DK 'Log : /personal/opinion/siem

A review of a commercial SIM
Wed, 05 Dec 2007

Some time ago, earlier this year, I had the opportunity to attend to a conference where one of the leading SIM vendors (according to gartner's magic quadrant at least) talked about their product. Although my opinion will always be biased and I tend to compare all that I see on this area with OSSIM, I also believe that I've got a solid base to judge others.
Anyway, since I know myself and making a review comparing more than five years of work with a 5 hour demo and some document browsing isn't fair, I won't say the name of this product.

::start here

First of all I must say I went out of the event quite impressed, and somewhat jelaous. The marketing part was impressive, well worked out and really transmitted the need of a SIM/SEM/SIEM to almost everybody. Seems like governments and some questionable laws also help this industry alot, making such an aggregated security system a must for many organizations. Anyway, this jealousy changed a bit afterwards.

I don't want to extend this to the political arena though so just to the facts:

What I've learned

(And we're putting into practice these days)

Having an Appliance based solution (even if it's in parallel with software) is a must.
Having tons of easy to understand data brochures is very important too.
Compliance is an very important area to focus on.
Beautiful graphs are crucial.
And so is ease of use.

Well, basically we already knew all of that but got the confirmation. Appliances are available, documentation is growing, we've developed lots of commercial things for partners, pretty graphs are present in the last releases and through the installer we started to reach an "everybody can install it" status.

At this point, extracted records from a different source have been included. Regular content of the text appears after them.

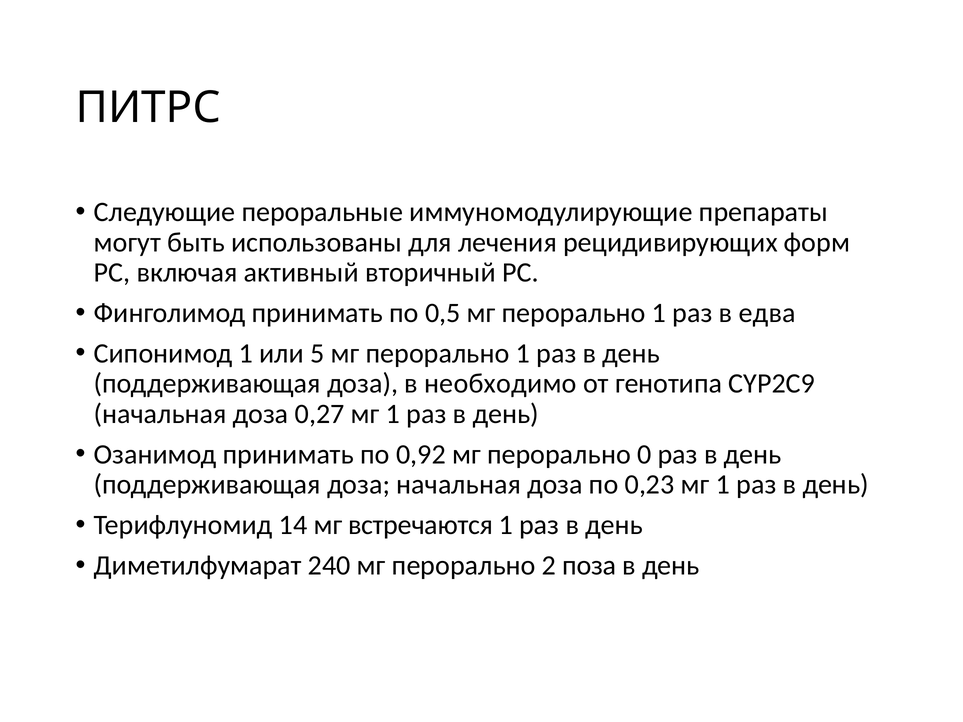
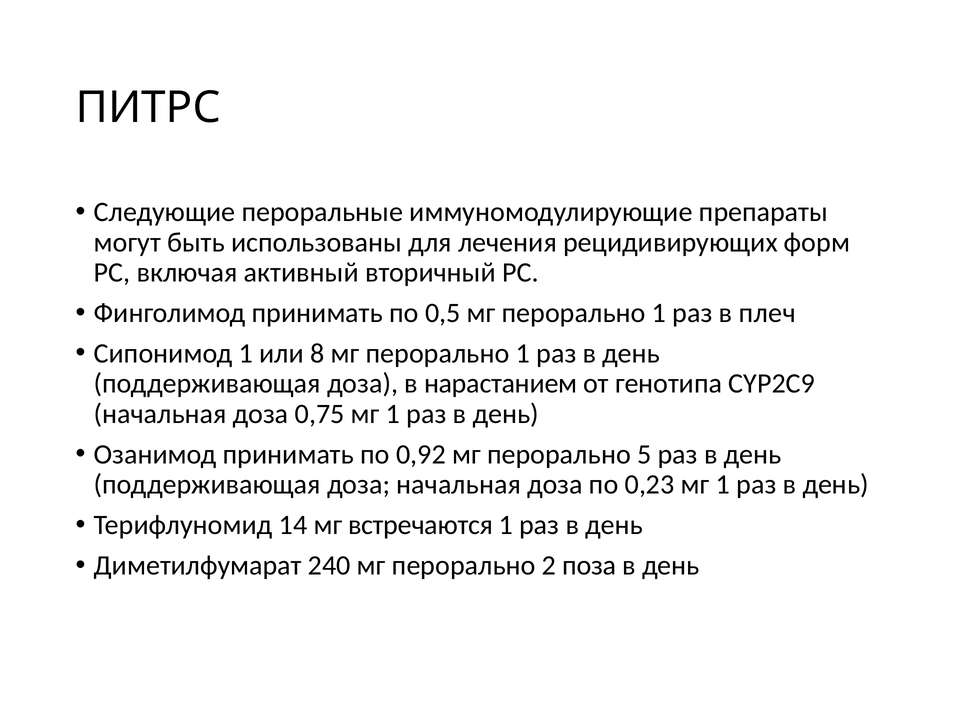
едва: едва -> плеч
5: 5 -> 8
необходимо: необходимо -> нарастанием
0,27: 0,27 -> 0,75
0: 0 -> 5
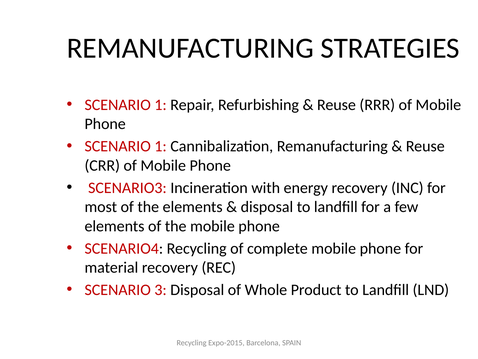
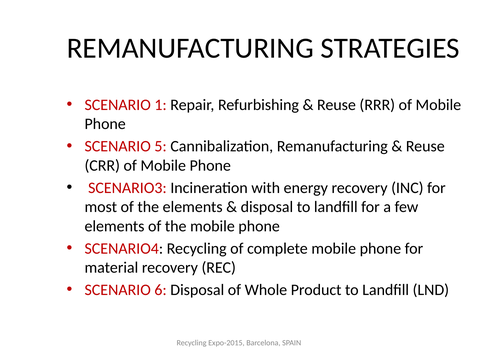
1 at (161, 146): 1 -> 5
3: 3 -> 6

Pro's and Con's of this solution.

Pro's:

Extensive help
Many predefined reports/alerts
Performance, at least on powerpoint, looked great
Many devices supported

Con's:

Lack of customization options
Seemed somewhat "limited". I mean, I had the feeling to have seen everything it did and could do after a couple of hours.
No contextual graphs / menus. Graphs are nice, but the ability to get from high level information to lower level and back, or aggregate by your criteria is even nicer. I was really surprised to see this was missing.
No talk about anomaly detectors, limited inventory options, sparse policy and asset management.
No extra software included.

Conclusion

If you've got everything in place, already have bought an IDS, an IPS, some other management systems, vulnerability scanners, NMS and such, then this sort of product is great for you.
If you have tons of money to spend and you quickÃly have to achieve a specific goal hint:compliance) then this seems also like an obvious decision.
But if you're starting from scratch or adapting a few systems to a SIM/SEM environment I don't seem many reasons to favor this system to OSSIM :-). Now the only thing left is to read the How-do-I-get-into-the-gartner-quadrant-in-order-to-focus-my-marketing-on-that-fact-HOWTO.

Remember, I'm biased...

posted at: 11:33 | path: /personal/opinion | permanent link to this entry | 2 comments |
Tags: opinion, commercial, siem, review

* Posted by Abhimanyu at Sun Dec 9 21:27:57 2007

Hey,

When we were evaluating OSSIM as a solution we could offer to our clients, we did invite a whole host of people to demonstrate their product.

Our conclusions were quite similar to yours, esp. with respect to Symantec's appliance approach that seems to be doing well.

I guess i should have shared it with you then. Apologies, but I thought it was too early to talk abt all that 9 months ago!

Abhi

* Posted by Paul at Sun Jan 6 04:19:46 2008

Nice review, lack of graphs is bad. So is lack of anomaly detection. Spade or something similar is a must!